Inflação acelera mais do que o esperado por pressão dos alimentos

Sexta, 22 de Janeiro de 2010 às 10:26, por: CdB

A inflação medida pelo Índice Nacional de Preços ao Consumidor Amplo-15 (IPCA-15) acelerou mais do que o esperado em janeiro, pressionada por alimentos e tarifa de ônibus. O indicador subiu 0,52% neste mês, após elevação de 0,38% em dezembro, informou o Instituto Brasileiro de Geografia e Estatística (IBGE), nesta sexta-feira. Analistas consultados pela agência inglesa de notícias Reuters previam uma taxa de 0,45% em janeiro, de acordo com a mediana e a média de 30 projeções, que variaram de 0,35 a 0,51%.

Os preços do grupo Alimentação avançaram 0,81% em janeiro, após subirem 0,17% em dezembro. As carnes também estão apresentando altas, em uma recuperação após as quedas do ano passado, geradas por uma menor demanda externa que aumentou a oferta internamente. Os produtos in natura, sensíveis a problemas climáticos, foram o destaque, especialmente hortaliças, com alta de 12,40%. Também ficaram mais caros os pescados (3,66%), o frango (1,45%), as carnes (1,58%) e as frutas (1,24%).

Refletindo o reajuste em São Paulo, os custos do ônibus urbanos tiveram a maior contribuição individual para o índice do mês, de 0,05 ponto percentual. O álcool combustível, em período de menor oferta, também contribuiu para a alta do IPCA-15. Com aumento de 5,42%, influenciou a elevação da gasolina, que ficou 0,63% mais cara em janeiro. Assim, os produtos não alimentícios registraram variação de 0,44% em janeiro, igual à de dezembro de 2009.

O IPCA-15 é considerado uma prévia do IPCA, o índice que serve de referência para a meta de inflação do país.

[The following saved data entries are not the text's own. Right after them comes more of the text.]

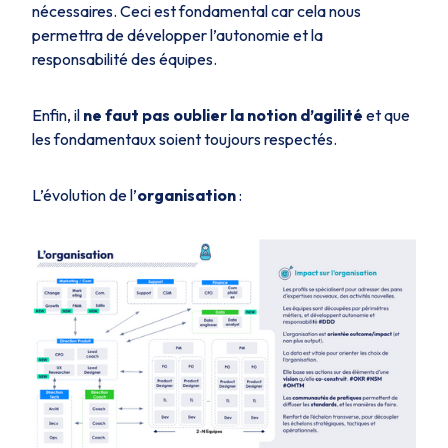
nécessaires. Ceci est fondamental car cela nous
permettra de développer l’autonomie et la
responsabilité des équipes.
Enfin, il
ne faut pas oublier la notion d’agilité
et que
les fondamentaux soient toujours respectés.
L’évolution de l’
organisation
:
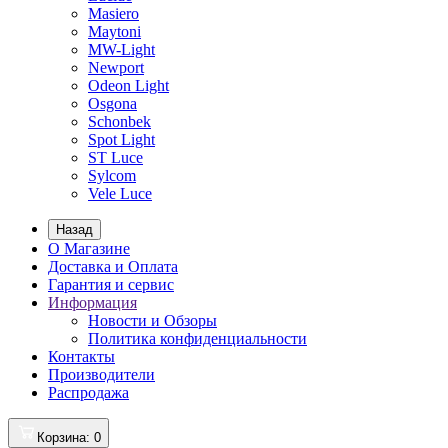
Masiero
Maytoni
MW-Light
Newport
Odeon Light
Osgona
Schonbek
Spot Light
ST Luce
Sylcom
Vele Luce
Назад
О Магазине
Доставка и Оплата
Гарантия и сервис
Информация
Новости и Обзоры
Политика конфиденциальности
Контакты
Производители
Распродажа
Корзина
: 0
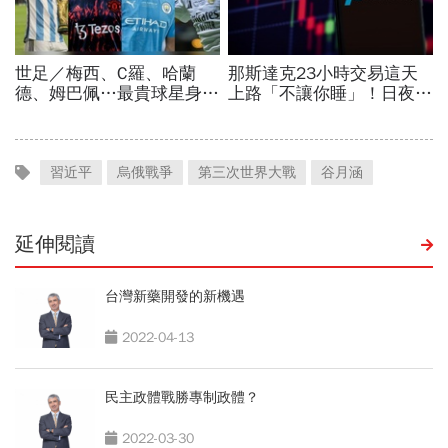
習近平
烏俄戰爭
第三次世界大戰
谷月涵
延伸閱讀
台灣新藥開發的新機遇
2022-04-13
民主政體戰勝專制政體？
2022-03-30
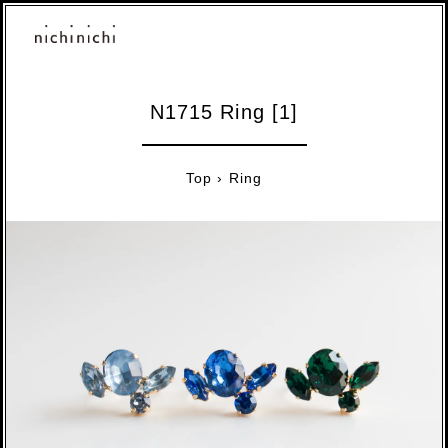
N1715 Ring [1]
Top
›
Ring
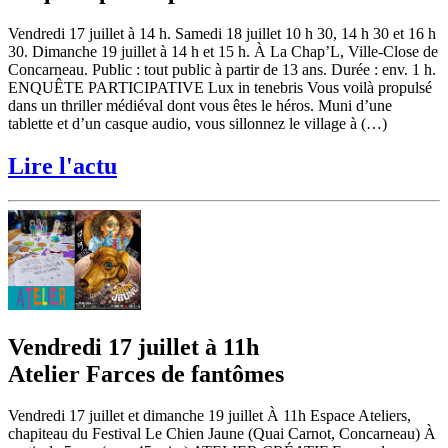
Vendredi 17 juillet à 14 h. Samedi 18 juillet 10 h 30, 14 h 30 et 16 h
30. Dimanche 19 juillet à 14 h et 15 h. À La Chap’L, Ville-Close de
Concarneau. Public : tout public à partir de 13 ans. Durée : env. 1 h.
ENQUÊTE PARTICIPATIVE Lux in tenebris Vous voilà propulsé
dans un thriller médiéval dont vous êtes le héros. Muni d’une
tablette et d’un casque audio, vous sillonnez le village à (…)
Lire l'actu
Vendredi 17 juillet à 11h
Atelier Farces de fantômes
Vendredi 17 juillet et dimanche 19 juillet À 11h Espace Ateliers,
chapiteau du Festival Le Chien Jaune (Quai Carnot, Concarneau) À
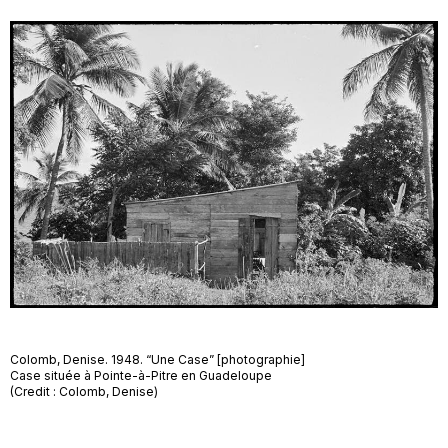
Colomb, Denise. 1948. “Une Case” [photographie]
Case située à Pointe-à-Pitre en Guadeloupe
(Credit : Colomb, Denise)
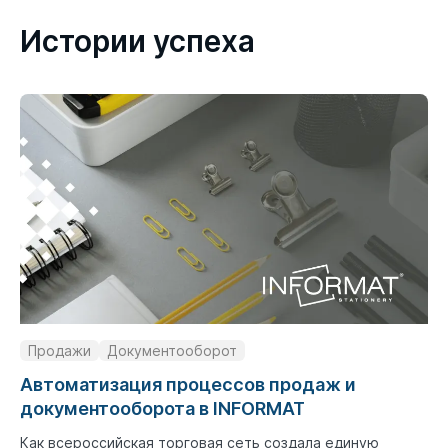
Истории успеха
Продажи
Документооборот
Автоматизация процессов продаж и
документооборота в INFORMAT
Как всероссийская торговая сеть создала единую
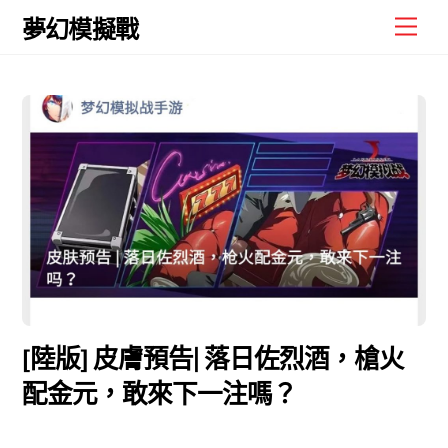
Skip
Men
夢幻模擬戰
to
content
[陸版] 皮膚預告| 落日佐烈酒，槍火
配金元，敢來下一注嗎？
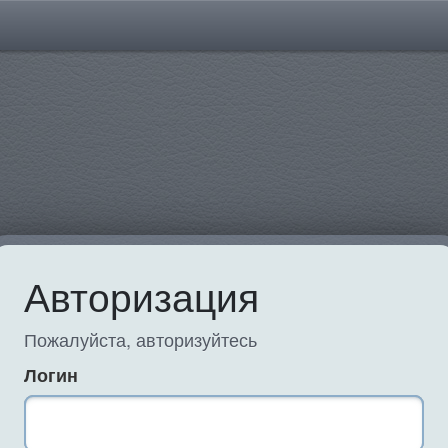
Авторизация
Пожалуйста, авторизуйтесь
Логин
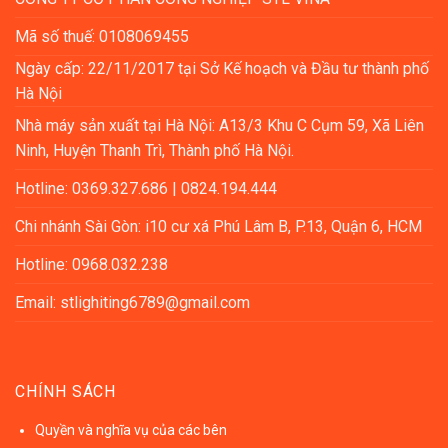
Mã số thuế: 0108069455
Ngày cấp: 22/11/2017 tại Sở Kế hoạch và Đầu tư thành phố
Hà Nội
Nhà máy sản xuất tại Hà Nội: A13/3 Khu C Cụm 59, Xã Liên
Ninh, Huyện Thanh Trì, Thành phố Hà Nội.
Hotline: 0369.327.686 | 0824.194.444
Chi nhánh Sài Gòn: i10 cư xá Phú Lâm B, P.13, Quận 6, HCM
Hotline: 0968.032.238
Email: stlighiting6789@gmail.com
CHÍNH SÁCH
Quyền và nghĩa vụ của các bên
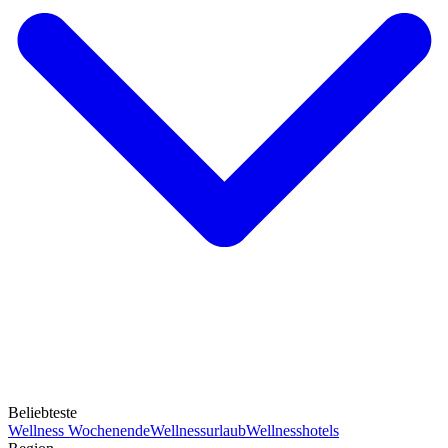
Beliebteste
Wellness Wochenende
Wellnessurlaub
Wellnesshotels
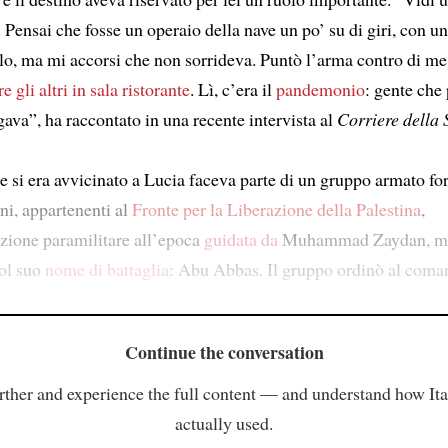
Pensai che fosse un operaio della nave un po’ su di giri, con un
ello, ma mi accorsi che non sorrideva. Puntò l’arma contro di m
e gli altri
in sala ristorante
. Lì, c’era il
pandemonio
: gente che
ava”, ha raccontato in una recente intervista al
Corriere della 
he si era avvicinato a Lucia faceva parte di un gruppo armato f
ni, appartenenti al
Fronte per la Liberazione della Palestina
,
zione paramilitare all’epoca
guidata da
Muhammad Zaydan, m
ol suo
nome di battaglia
: Abu Abbas. Il gruppo ordinò al coma
Continue the conversation
rther and experience the full content — and understand how Ital
actually used.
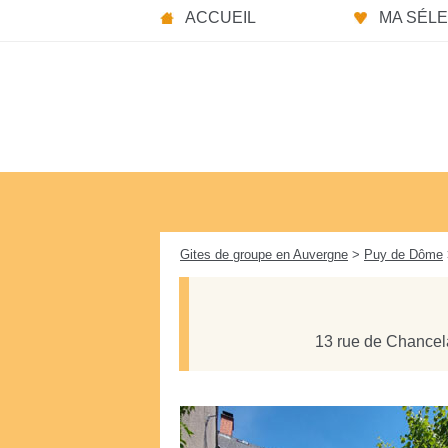
Panneau de gestion des cookies
ACCUEIL
MA SÉLEC
Gites de groupe en Auvergne
>
Puy de Dôme
13 rue de Chancel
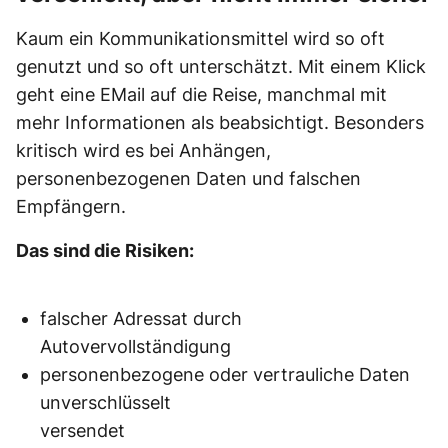
Kaum ein Kommunikationsmittel wird so oft
genutzt und so oft unterschätzt. Mit einem Klick
geht eine EMail auf die Reise, manchmal mit
mehr Informationen als beabsichtigt. Besonders
kritisch wird es bei Anhängen,
personenbezogenen Daten und falschen
Empfängern.
Das sind die Risiken:
falscher Adressat durch
Autovervollständigung
personenbezogene oder vertrauliche Daten
unverschlüsselt
versendet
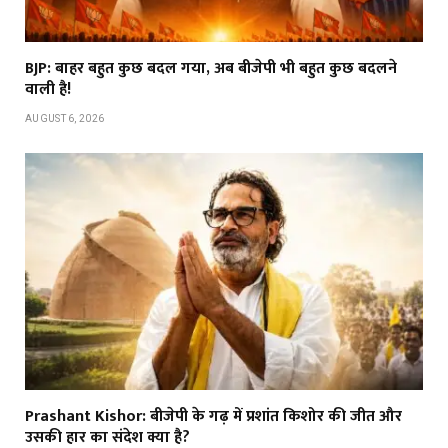
BJP: बाहर बहुत कुछ बदल गया, अब बीजेपी भी बहुत कुछ बदलने
वाली है!
AUGUST 6, 2026
Prashant Kishor: बीजेपी के गढ़ में प्रशांत किशोर की जीत और
उसकी हार का संदेश क्या है?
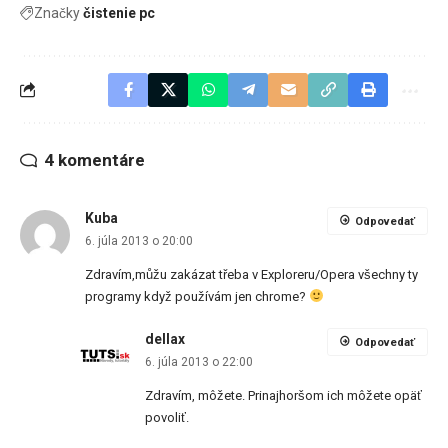
Značky
čistenie pc
4 komentáre
Kuba
Odpovedať
6. júla 2013 o 20:00
Zdravím,můžu zakázat třeba v Exploreru/Opera všechny ty
programy když používám jen chrome?
dellax
Odpovedať
6. júla 2013 o 22:00
Zdravím, môžete. Prinajhoršom ich môžete opäť
povoliť.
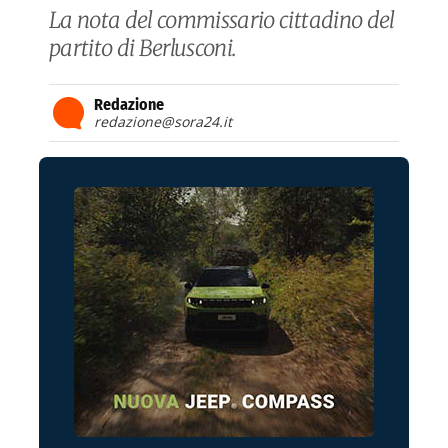
La nota del commissario cittadino del
partito di Berlusconi.
Redazione
redazione@sora24.it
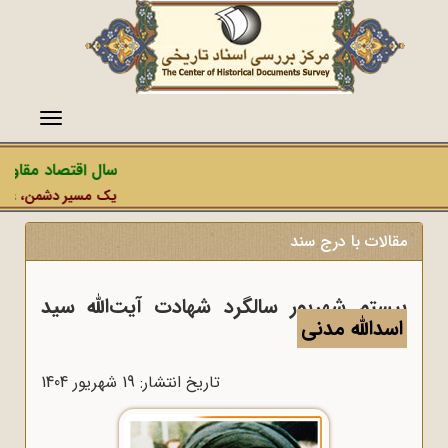
منو
سال اقتصاد مقاومتی در س
یک مسیر دشمن، عملیات رسانه‌
مقالات با درج سند
بیستم شهریور سالگرد شهادت آیت‌الله سید
اسدالله مدنی
تاریخ انتشار: 19 شهريور 1404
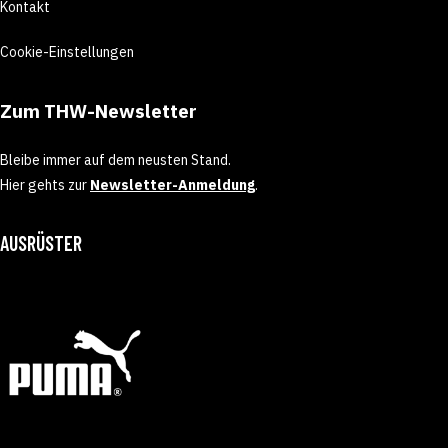
Kontakt
Cookie-Einstellungen
Zum THW-Newsletter
Bleibe immer auf dem neusten Stand.
Hier gehts zur
Newsletter-Anmeldung
.
AUSRÜSTER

A metodologia de cálculo é a mesma, apurando a variação de preços para famílias com renda de até 40 salários mínimos em 11 regiões metropolitanas do país. A diferença está no período de coleta, já que o IPCA mede o mês calendário. Para calcular o IPCA-15 foram coletados preços no período de 12 de dezembro de 2009 a 14 de janeiro de 2010 e comparados com os vigentes entre 14 de novembro e 11 de dezembro do ano passado.

A análise regional mostra que a taxa mais elevada foi observada em Salvador (0,89%), enquanto a mais baixa foi registrada em Porto Alegre (0,13%). O índice mede a inflação para as famílias com rendimento de um a 40 salários mínimos e é pesquisado nas regiões metropolitanas do Rio de Janeiro, Porto Alegre, Belo Horizonte, Recife, São Paulo, Belém, Fortaleza, Salvador e Curitiba, além das cidades de Brasília e Goiânia.